## Your assignment
Only one stretch of the data is wanted: the line containing "#dcdcdc; fill-rule: evenodd", the line containing "#dbdbdb; stroke-width: 21;", and every line between them, copied exactly.

•••

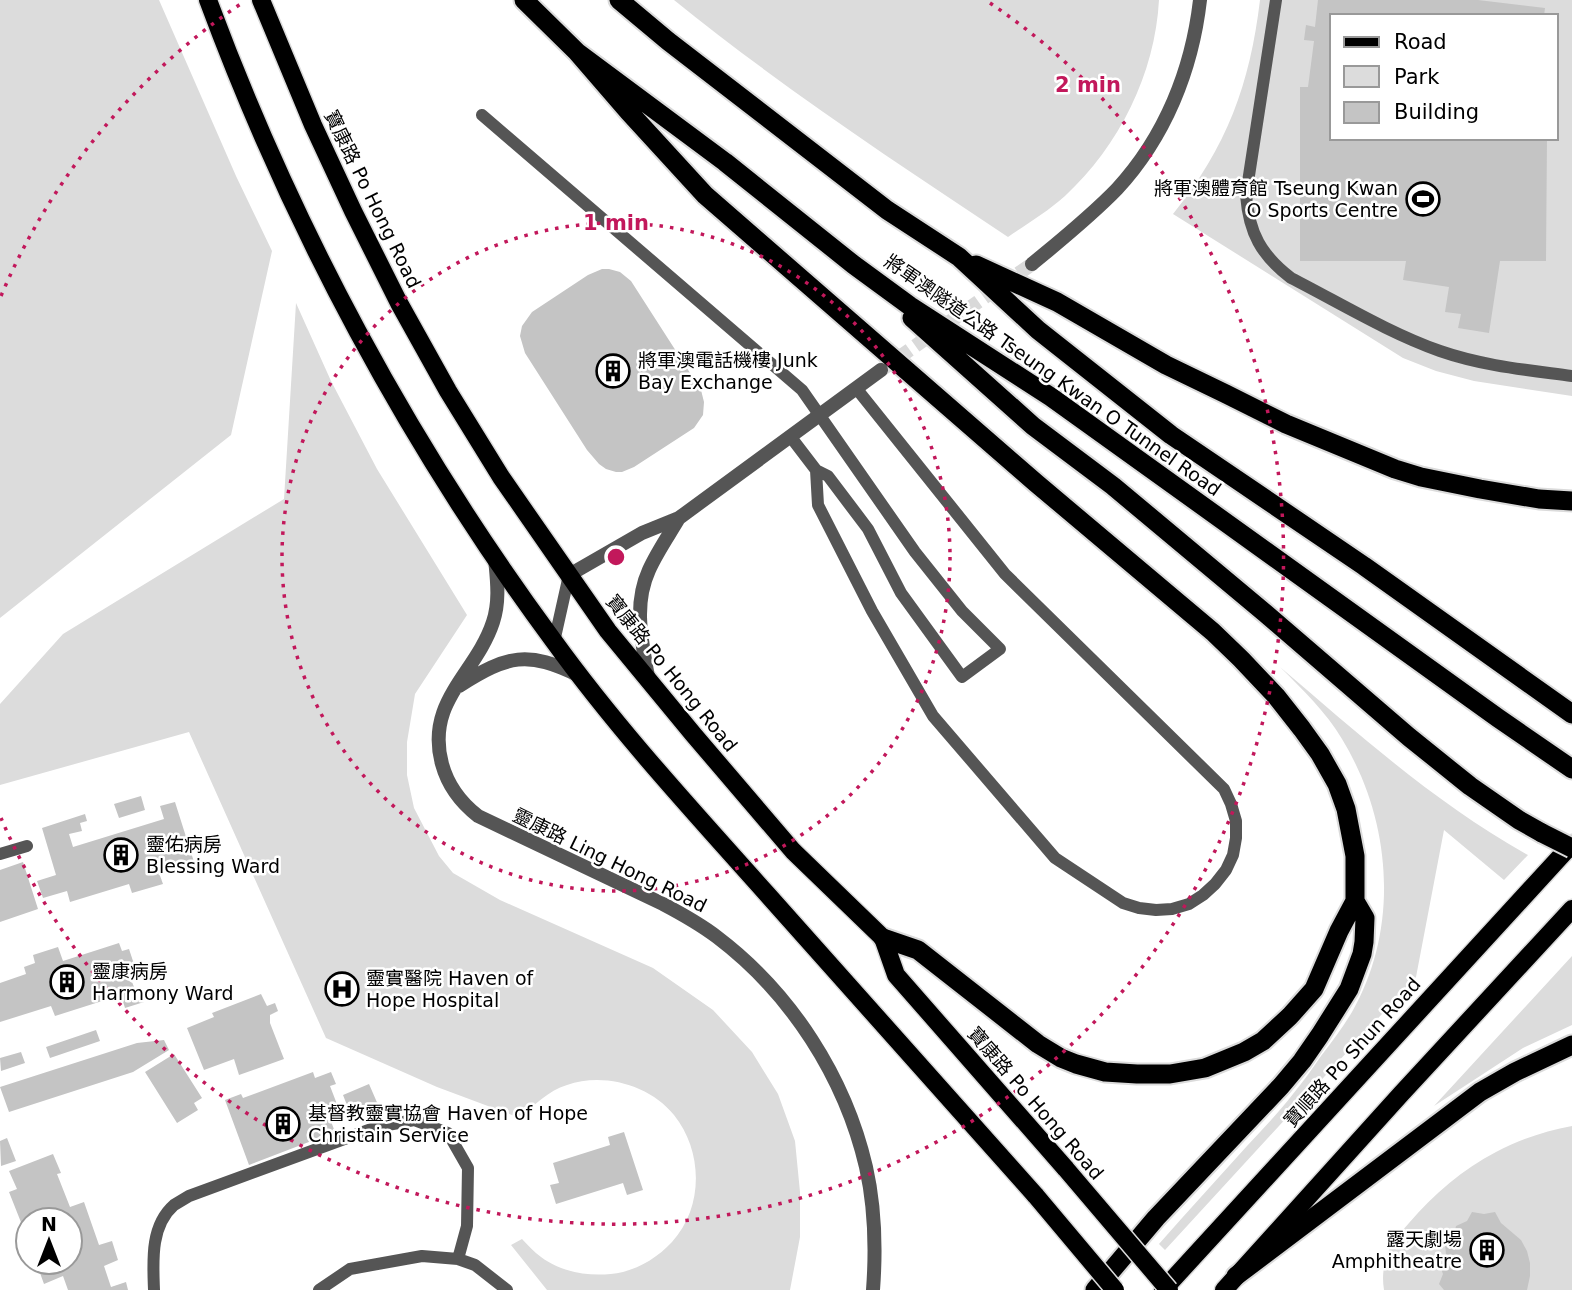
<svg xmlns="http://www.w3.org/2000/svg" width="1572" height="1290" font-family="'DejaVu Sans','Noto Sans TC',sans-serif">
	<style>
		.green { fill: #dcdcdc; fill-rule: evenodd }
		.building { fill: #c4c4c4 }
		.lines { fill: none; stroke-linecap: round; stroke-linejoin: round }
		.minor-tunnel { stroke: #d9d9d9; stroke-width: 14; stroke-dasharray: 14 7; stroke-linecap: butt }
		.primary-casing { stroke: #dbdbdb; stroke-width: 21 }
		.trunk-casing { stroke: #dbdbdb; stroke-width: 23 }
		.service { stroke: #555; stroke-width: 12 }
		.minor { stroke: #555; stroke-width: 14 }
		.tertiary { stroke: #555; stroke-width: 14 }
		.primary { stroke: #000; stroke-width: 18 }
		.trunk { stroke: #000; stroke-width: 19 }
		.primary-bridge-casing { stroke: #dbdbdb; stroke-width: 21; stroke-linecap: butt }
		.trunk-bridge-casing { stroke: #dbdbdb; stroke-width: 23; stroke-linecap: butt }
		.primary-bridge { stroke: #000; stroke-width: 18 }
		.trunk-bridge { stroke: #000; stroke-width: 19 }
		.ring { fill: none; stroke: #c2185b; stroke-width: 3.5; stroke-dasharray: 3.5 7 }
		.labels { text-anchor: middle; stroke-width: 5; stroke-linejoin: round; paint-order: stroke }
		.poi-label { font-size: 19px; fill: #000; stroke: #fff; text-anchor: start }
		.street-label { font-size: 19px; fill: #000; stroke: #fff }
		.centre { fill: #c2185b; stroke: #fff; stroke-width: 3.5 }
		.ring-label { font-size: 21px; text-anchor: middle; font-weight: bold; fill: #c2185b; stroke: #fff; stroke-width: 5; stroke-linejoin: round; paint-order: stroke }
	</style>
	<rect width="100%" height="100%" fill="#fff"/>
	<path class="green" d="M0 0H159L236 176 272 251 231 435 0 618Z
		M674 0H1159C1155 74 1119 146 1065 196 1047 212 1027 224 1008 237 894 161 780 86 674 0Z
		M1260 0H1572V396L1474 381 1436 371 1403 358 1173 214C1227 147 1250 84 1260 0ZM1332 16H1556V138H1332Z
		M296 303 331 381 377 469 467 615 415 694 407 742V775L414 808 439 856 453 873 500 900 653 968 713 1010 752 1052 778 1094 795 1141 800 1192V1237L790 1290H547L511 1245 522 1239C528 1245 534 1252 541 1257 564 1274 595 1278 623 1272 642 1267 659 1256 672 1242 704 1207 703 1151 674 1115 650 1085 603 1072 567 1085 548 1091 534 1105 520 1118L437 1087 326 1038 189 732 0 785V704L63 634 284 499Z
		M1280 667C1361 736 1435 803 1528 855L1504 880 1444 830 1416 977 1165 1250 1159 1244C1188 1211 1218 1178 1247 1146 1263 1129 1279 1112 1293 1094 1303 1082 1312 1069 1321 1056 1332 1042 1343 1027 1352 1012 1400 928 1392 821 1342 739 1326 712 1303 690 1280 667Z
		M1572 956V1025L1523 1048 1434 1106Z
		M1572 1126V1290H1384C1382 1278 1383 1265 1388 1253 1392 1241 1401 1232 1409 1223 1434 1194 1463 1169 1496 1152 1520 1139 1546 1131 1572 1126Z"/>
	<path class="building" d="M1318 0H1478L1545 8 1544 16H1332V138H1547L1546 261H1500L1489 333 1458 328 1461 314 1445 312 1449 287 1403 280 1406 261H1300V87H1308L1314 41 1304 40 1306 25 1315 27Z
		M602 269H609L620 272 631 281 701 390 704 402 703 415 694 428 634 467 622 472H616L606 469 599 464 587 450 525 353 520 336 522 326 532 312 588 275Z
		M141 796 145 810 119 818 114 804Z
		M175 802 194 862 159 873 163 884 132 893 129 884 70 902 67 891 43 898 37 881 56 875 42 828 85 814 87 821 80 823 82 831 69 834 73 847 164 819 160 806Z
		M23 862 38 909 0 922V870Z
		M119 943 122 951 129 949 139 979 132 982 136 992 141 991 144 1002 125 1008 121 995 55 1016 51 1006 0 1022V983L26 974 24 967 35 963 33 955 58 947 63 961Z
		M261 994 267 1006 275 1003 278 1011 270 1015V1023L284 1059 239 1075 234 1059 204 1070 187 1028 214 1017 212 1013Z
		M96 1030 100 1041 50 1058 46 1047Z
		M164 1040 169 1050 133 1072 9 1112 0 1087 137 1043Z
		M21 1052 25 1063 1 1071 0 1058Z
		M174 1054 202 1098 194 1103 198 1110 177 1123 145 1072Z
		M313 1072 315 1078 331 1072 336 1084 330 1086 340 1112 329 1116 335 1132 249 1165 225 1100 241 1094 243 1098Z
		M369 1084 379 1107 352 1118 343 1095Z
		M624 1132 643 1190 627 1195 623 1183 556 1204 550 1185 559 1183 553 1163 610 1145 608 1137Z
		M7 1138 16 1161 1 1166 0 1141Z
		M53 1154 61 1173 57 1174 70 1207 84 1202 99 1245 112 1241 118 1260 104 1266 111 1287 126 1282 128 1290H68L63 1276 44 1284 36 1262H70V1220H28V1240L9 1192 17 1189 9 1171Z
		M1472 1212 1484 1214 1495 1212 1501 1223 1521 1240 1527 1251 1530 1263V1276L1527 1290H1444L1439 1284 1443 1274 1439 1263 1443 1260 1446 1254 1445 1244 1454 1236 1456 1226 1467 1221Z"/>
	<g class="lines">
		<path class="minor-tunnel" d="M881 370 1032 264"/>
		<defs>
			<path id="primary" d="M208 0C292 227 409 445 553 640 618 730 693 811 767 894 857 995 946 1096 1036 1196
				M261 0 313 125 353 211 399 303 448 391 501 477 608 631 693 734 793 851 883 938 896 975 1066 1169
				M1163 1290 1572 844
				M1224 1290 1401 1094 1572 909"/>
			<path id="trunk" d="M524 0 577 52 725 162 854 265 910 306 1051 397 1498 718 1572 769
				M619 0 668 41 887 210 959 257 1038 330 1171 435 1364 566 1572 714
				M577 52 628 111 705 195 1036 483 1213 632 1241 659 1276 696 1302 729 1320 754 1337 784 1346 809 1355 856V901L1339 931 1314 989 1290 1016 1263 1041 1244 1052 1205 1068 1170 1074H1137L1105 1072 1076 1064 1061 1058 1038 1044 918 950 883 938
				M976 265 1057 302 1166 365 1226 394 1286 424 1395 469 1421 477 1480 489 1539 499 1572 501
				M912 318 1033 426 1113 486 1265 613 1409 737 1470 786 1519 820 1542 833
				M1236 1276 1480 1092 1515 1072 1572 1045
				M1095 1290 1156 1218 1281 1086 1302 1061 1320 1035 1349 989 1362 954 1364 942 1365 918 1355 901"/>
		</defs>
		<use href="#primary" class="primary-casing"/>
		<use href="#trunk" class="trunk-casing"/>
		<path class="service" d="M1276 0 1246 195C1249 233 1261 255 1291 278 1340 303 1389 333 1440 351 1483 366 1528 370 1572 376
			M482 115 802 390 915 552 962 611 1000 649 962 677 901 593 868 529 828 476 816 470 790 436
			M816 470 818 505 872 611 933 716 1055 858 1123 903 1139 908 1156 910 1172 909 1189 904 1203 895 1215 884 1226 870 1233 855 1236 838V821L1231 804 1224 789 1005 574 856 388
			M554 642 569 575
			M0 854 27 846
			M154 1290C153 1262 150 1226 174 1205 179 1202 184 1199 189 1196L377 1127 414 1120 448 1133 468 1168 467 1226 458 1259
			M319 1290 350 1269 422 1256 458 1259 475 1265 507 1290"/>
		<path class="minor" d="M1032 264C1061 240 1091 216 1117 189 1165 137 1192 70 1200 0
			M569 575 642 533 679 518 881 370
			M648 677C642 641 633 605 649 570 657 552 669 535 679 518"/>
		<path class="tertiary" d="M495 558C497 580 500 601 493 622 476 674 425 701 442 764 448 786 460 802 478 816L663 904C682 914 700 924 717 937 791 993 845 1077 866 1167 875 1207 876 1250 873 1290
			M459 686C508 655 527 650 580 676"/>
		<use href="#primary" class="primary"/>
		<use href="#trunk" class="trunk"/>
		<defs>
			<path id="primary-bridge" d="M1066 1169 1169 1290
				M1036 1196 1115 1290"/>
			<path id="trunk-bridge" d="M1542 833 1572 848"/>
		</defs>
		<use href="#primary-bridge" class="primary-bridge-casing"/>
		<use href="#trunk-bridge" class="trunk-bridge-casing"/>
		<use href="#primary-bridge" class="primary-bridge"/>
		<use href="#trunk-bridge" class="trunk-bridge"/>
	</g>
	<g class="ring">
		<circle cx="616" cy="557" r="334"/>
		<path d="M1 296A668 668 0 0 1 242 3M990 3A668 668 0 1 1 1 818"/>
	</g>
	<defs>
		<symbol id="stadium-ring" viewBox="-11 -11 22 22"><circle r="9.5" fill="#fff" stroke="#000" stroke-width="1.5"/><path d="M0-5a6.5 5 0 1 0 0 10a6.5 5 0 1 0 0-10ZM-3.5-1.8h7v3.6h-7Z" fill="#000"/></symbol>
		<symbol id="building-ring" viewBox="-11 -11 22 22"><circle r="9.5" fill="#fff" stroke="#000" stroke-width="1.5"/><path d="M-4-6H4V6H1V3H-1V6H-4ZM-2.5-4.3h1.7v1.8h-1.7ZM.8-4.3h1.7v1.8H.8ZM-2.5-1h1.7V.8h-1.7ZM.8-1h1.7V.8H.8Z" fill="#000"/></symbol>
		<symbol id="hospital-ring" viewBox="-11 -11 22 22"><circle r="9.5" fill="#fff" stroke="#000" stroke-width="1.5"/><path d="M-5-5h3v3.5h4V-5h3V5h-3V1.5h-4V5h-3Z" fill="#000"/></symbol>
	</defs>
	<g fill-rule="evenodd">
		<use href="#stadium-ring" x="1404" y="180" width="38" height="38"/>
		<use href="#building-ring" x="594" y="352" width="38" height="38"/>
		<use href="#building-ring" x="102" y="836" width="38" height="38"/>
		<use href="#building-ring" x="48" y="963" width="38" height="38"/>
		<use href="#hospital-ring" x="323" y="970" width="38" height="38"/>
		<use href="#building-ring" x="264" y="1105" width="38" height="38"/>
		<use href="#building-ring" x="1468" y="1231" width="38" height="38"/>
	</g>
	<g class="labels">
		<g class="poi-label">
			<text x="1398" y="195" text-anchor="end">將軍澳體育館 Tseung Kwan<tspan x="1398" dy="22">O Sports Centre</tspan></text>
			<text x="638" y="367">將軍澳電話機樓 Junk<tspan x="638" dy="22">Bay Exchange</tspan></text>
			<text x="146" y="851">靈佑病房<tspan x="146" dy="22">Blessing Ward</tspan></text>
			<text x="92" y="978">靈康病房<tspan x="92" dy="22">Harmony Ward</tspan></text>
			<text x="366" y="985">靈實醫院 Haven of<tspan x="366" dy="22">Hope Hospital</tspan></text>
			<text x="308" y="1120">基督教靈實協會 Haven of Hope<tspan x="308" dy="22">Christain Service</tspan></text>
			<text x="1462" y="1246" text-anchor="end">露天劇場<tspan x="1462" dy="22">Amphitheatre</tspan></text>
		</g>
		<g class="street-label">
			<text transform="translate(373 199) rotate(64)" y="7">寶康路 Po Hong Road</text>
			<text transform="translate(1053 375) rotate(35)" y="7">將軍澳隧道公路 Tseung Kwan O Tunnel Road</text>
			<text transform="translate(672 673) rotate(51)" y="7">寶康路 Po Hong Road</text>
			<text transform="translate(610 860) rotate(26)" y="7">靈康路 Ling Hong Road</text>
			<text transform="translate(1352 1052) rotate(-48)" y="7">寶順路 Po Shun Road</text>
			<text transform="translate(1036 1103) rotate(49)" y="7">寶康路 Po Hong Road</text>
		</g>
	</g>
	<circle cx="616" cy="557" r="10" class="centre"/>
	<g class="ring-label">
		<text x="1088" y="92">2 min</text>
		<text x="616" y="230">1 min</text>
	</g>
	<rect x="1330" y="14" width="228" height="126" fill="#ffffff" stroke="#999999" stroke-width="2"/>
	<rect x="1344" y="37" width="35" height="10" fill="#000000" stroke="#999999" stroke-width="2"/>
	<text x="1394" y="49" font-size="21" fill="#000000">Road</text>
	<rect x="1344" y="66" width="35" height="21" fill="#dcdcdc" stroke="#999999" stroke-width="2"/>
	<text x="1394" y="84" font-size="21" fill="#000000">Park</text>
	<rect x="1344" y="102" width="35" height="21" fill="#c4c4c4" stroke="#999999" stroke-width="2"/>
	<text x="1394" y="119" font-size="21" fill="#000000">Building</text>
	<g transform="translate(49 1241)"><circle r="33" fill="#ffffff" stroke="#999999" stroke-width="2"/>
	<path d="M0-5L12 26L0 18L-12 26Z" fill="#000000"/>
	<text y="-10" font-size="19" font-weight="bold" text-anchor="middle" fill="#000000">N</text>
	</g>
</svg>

•••

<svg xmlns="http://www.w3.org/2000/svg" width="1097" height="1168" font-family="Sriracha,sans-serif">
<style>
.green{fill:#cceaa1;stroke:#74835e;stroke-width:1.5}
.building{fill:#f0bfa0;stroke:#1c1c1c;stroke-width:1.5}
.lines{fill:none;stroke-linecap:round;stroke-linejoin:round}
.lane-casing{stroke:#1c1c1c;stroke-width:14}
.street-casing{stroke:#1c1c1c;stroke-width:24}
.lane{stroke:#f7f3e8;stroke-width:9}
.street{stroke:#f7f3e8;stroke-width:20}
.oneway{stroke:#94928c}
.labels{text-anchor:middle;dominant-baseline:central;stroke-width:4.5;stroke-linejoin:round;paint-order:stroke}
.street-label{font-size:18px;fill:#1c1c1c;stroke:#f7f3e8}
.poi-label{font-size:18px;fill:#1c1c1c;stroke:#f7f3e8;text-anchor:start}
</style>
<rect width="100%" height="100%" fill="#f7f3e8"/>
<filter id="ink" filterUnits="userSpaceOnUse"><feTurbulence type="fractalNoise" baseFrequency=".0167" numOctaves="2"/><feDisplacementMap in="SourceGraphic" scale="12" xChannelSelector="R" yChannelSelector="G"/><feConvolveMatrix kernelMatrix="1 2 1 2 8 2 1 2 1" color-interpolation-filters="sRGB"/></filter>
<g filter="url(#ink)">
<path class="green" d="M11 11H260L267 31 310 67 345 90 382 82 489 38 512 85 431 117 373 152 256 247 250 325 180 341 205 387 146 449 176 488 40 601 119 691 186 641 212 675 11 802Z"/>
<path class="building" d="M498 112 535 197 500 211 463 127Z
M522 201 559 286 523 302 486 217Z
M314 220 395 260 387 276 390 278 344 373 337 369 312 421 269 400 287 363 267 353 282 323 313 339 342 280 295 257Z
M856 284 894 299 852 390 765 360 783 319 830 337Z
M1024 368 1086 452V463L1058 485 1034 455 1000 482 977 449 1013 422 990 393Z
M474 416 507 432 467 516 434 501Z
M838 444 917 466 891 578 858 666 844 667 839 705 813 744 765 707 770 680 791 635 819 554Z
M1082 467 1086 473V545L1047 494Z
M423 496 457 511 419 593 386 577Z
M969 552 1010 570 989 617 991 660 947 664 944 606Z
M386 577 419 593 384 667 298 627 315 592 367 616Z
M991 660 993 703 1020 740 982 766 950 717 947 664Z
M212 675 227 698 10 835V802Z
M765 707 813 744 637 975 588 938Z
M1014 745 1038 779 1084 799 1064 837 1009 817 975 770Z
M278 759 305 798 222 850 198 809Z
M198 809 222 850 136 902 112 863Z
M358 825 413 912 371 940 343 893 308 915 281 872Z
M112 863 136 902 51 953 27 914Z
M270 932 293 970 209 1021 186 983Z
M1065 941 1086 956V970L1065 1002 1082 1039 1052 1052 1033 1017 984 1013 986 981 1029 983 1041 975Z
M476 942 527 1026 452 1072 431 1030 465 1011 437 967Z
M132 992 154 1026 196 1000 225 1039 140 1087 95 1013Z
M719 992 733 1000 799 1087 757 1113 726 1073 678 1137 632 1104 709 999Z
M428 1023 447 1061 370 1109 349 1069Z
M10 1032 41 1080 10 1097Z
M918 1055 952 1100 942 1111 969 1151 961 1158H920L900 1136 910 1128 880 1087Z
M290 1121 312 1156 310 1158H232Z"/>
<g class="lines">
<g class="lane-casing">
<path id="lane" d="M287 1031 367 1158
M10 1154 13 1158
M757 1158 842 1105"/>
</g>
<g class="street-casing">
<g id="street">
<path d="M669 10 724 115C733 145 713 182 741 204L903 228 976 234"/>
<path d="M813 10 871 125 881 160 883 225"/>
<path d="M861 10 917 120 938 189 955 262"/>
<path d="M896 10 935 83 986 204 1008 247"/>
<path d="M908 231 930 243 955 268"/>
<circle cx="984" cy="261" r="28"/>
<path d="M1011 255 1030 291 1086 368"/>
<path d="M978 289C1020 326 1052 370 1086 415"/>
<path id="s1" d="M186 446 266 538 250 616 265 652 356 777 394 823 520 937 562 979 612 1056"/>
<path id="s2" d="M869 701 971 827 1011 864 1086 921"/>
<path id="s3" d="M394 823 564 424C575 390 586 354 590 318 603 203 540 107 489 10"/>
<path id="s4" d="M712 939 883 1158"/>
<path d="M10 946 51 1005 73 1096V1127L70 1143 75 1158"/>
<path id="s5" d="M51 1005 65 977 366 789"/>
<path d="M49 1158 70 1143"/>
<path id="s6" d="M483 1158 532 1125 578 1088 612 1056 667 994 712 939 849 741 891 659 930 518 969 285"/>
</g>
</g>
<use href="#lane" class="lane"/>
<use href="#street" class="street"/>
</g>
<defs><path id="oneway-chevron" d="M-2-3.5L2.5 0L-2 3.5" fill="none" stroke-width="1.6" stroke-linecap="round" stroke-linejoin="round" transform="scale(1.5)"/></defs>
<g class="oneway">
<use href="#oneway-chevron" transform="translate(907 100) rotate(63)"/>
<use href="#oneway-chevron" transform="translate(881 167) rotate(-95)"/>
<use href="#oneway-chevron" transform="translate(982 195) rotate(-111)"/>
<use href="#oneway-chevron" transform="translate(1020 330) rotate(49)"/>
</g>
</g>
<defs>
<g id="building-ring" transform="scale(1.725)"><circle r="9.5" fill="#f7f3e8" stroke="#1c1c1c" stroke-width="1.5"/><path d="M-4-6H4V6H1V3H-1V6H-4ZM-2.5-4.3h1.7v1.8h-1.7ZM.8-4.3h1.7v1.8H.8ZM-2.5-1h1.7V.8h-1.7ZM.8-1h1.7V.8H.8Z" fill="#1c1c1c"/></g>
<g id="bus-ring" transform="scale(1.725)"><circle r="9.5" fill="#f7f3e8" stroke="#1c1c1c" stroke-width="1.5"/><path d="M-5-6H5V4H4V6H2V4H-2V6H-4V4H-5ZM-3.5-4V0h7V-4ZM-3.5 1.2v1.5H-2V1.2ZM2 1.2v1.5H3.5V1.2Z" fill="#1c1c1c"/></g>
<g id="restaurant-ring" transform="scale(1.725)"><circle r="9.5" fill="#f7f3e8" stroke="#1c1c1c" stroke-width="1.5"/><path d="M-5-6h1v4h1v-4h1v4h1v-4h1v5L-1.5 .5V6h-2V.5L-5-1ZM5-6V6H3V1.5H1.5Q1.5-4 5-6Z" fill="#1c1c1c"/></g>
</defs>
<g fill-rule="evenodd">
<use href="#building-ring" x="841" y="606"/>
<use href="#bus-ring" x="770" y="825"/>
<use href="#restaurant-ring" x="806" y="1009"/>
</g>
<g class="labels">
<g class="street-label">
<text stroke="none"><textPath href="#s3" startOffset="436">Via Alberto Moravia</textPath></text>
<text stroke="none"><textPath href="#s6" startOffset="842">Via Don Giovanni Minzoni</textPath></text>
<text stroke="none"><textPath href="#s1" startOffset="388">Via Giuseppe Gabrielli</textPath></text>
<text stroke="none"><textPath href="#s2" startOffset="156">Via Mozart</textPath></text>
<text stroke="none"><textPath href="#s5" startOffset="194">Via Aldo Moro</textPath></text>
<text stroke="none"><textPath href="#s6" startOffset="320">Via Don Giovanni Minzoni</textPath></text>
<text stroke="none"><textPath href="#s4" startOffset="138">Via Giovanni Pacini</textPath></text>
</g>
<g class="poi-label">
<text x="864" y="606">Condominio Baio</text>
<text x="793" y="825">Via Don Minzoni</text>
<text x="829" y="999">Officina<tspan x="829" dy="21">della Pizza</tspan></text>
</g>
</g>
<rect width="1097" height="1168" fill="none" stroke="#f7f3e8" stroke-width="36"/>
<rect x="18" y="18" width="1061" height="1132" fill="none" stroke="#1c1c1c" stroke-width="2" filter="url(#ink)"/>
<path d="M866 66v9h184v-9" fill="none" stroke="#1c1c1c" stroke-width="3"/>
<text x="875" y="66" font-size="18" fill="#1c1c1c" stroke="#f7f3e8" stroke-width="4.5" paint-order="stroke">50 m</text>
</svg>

•••

## Answer to this exercise
		.green { fill: #dcdcdc; fill-rule: evenodd }
		.building { fill: #c4c4c4 }
		.lines { fill: none; stroke-linecap: round; stroke-linejoin: round }
		.minor-tunnel { stroke: #d9d9d9; stroke-width: 14; stroke-dasharray: 14 7; stroke-linecap: butt }
		.primary-casing { stroke: #dbdbdb; stroke-width: 21 }
		.trunk-casing { stroke: #dbdbdb; stroke-width: 23 }
		.service { stroke: #555; stroke-width: 12 }
		.minor { stroke: #555; stroke-width: 14 }
		.tertiary { stroke: #555; stroke-width: 14 }
		.primary { stroke: #000; stroke-width: 18 }
		.trunk { stroke: #000; stroke-width: 19 }
		.primary-bridge-casing { stroke: #dbdbdb; stroke-width: 21; stroke-linecap: butt }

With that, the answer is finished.